« L’Algérie est un legs précieux dont la préservation est la responsabilité de tous », extrait du message du chef de l’État à l’occasion de la journée du Moujahid.

Si l’exercice des droits citoyens avait été respecté depuis le recouvrement de la souveraineté, la responsabilité aurait été, dans ce cas, partagée. Or, en 53 ans d’indépendance, aucun dirigeant ne s’est soumis et ne se soumet au contrôle du peuple. Du coup, à chaque fois que le régime algérien se retrouve en difficulté, il reproche aux Algériens de ne pas faire assez.

Et c’est indubitablement à ce niveau que se situe le véritable malentendu. En effet, pour que le citoyen puisse être responsable, il faudra que les droits fondamentaux soient respectés. Or, quand il s’agit de déterminer la voie à suivre, le citoyen est systématiquement mis à l’écart. En règle générale, il est humilié à chaque fois qu’il tente de s’organiser.

Dans ce cas, le discours présidentiel reflète-t-il la réalité ? De toute évidence, si le rappel des deux dates historiques, en l’occurrence le 20 août 1955 et le 2O août 1956, peut-être partagé, il n’en est pas de même de la description faite de la gestion postindépendance. Bien que le régime invoque sans vergogne l’esprit de novembre 1954, il n’en reste pas moins que la mainmise sur les institutions est en contradiction avec cet esprit.

Car, si celui-ci avait pour but de briser les chaines de sujétion, les dirigeants successifs n’ont rien fait pour que ce rêve devienne une réalité palpable. Dans son ouvrage mythique, intitulé « les damnés de la terre », Frantz Fanon explique les blocages des pays décolonisés en expliquant que le chef indigène « entend se substituer » à l’ancien maître.

On comprend maintenant pourquoi des dirigeants algériens investissent leur argent –en l’absence d’une justice transparente, toutes les supputations sur la provenance de l’argent sont possibles –en métropole. Quant au citoyen lambda, il est exposé à toutes les restrictions dès que les recettes pétrolières ne sont en mesure de financer les menues distributions sociales.

Quoi qu’il en soit, bien que la libération du territoire soit une réalité incontestable, celle de l’individu reste à concrétiser, et ce, malgré le discours d’autosatisfaction du chef de l’État. Et si nous devons méditer « sur les facteurs de force de la révolution » et l’état du pays plus d’un demi-siècle après l’indépendance, il va de soi que les promesses de novembre sont restées au stade empirique.

Cela dit, est-ce que la situation est pour autant désespérée ? En dépit des difficultés, l’espoir n’est pas mort, comme dirait Hocine Ait Ahmed. Pour y arriver, il faudrait que la justice soit au-dessus des hommes et que la séparation des pouvoirs soit effective. En tout état de cause, tant qu’un ministre ne peut pas être auditionné lors d’un procès, à l’instar du procès sur l’autoroute Est-Ouest, le chemin restera encore long.

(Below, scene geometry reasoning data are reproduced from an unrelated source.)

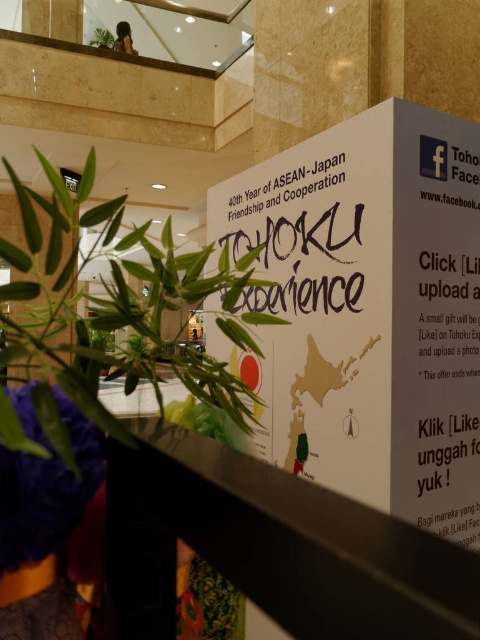
Is white paper sign at center wider than green leafy plant at lower left?

Incorrect, white paper sign at center's width does not surpass green leafy plant at lower left's.

Which is below, white paper sign at center or green leafy plant at lower left?

white paper sign at center is lower down.

At what (x,y) coordinates should I click in order to perform the action: click on white paper sign at center. Please return your answer as a coordinate pair (x, y). Looking at the image, I should click on (367, 310).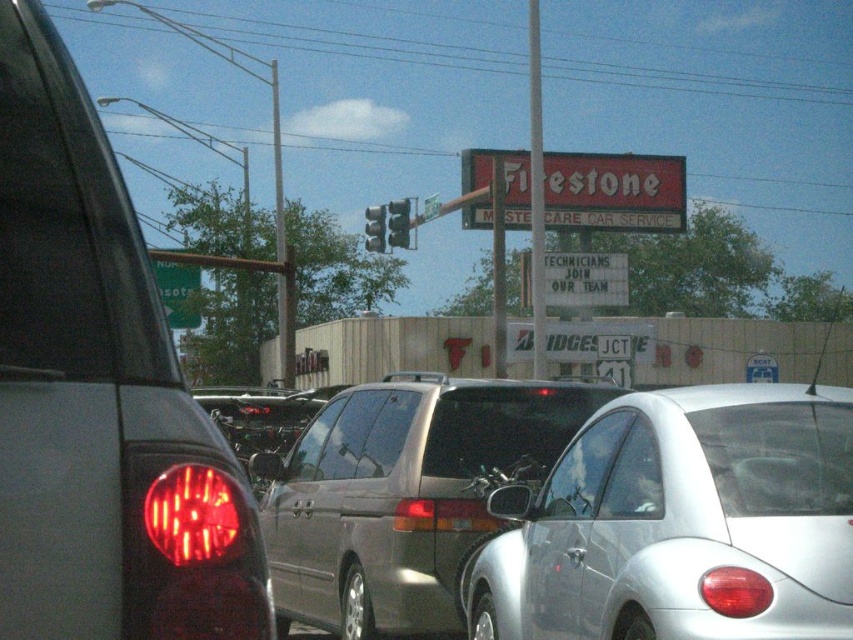
You are a pedestrian standing at the crosswalk near the metallic silver traffic light at center. You want to cross the street to reach the silver metallic car at center parked on the other side. The crosswalk is 30 feet wide. Can you safely cross without needing to walk further than the crosswalk?

The silver metallic car at center is 50.17 feet away from the metallic silver traffic light at center. Since the crosswalk is only 30 feet wide, you would need to walk an additional 20.17 feet beyond the crosswalk to reach the car, so it is not safe to cross without going beyond the crosswalk.

You are a driver looking at the traffic ahead. You notice a silver metallic car at center and a black plastic license plate at center. Which object is positioned to the right side?

The silver metallic car at center is to the right of the black plastic license plate at center.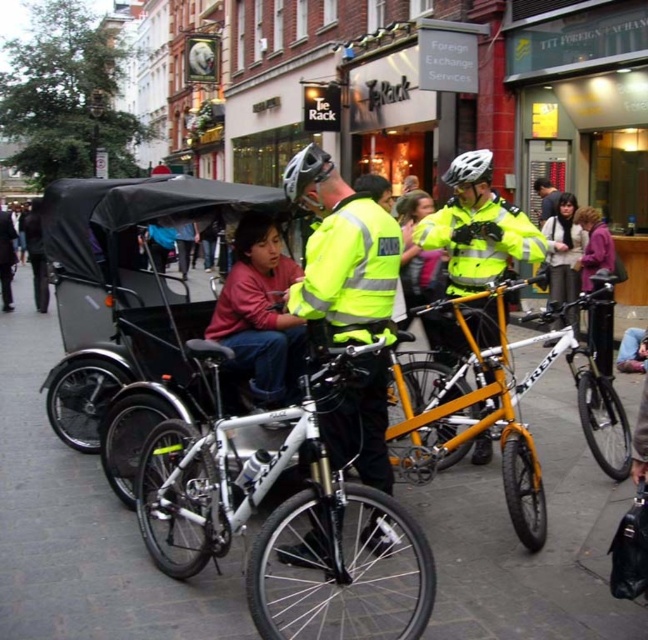
Question: Can you confirm if white matte pavement at center is wider than orange metallic bicycle at center?

Choices:
 (A) yes
 (B) no

Answer: (B)

Question: Does black fabric rickshaw at center have a smaller size compared to matte black helmet at center?

Choices:
 (A) no
 (B) yes

Answer: (B)

Question: Which object appears farthest from the camera in this image?

Choices:
 (A) white matte trek mountain bike at center
 (B) high-visibility reflective jacket at center

Answer: (B)

Question: Among these objects, which one is nearest to the camera?

Choices:
 (A) white matte trek mountain bike at center
 (B) orange metallic bicycle at center
 (C) white matte bicycle helmet at center
 (D) white matte pavement at center

Answer: (A)

Question: Estimate the real-world distances between objects in this image. Which object is closer to the black fabric rickshaw at center?

Choices:
 (A) orange metallic bicycle at center
 (B) dark brown leather jacket at center

Answer: (A)

Question: Is the position of black fabric rickshaw at center more distant than that of high-visibility reflective jacket at center?

Choices:
 (A) no
 (B) yes

Answer: (B)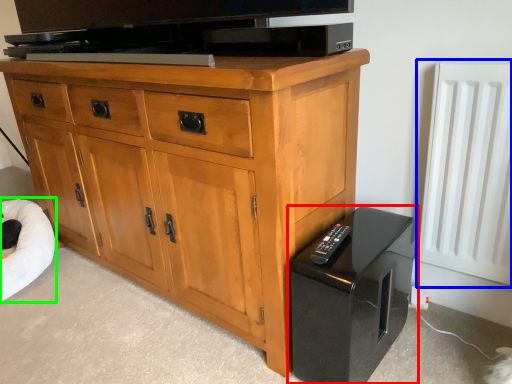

Pour conclure, il est évident que chaque Algérien est appelé à jouer un rôle pour que le sacrifice des meilleurs fils de l’Algérie ne soit pas vain. Pourquoi le citoyen ne joue-t-il pas alors son rôle, pourrait-on se demander ? La raison est toute simple : le régime empêche uniment les Algériens de participer à la vie politique de leur pays, sauf pour ceux qui applaudissent en lorgnant le retour d’ascenseur.

Dans ce cas, quelle recette peut-elle être employée pour resserrer les rangs, comme le suggère le chef de l’État ? Est-ce en suivant aveuglément les instructions ? Hélas, cette approche a montré ses limites. Du coup, il ne reste qu’une seule voie : le régime doit se reformer de fond en comble et permettre, par la même occasion, au peuple de reprendre les rênes du pouvoir, celles-là mêmes qu’il lui revenait de droit en 1962. C’est à ce moment-là que les chouhadas se reposeront enfin en étant fiers du devoir accompli.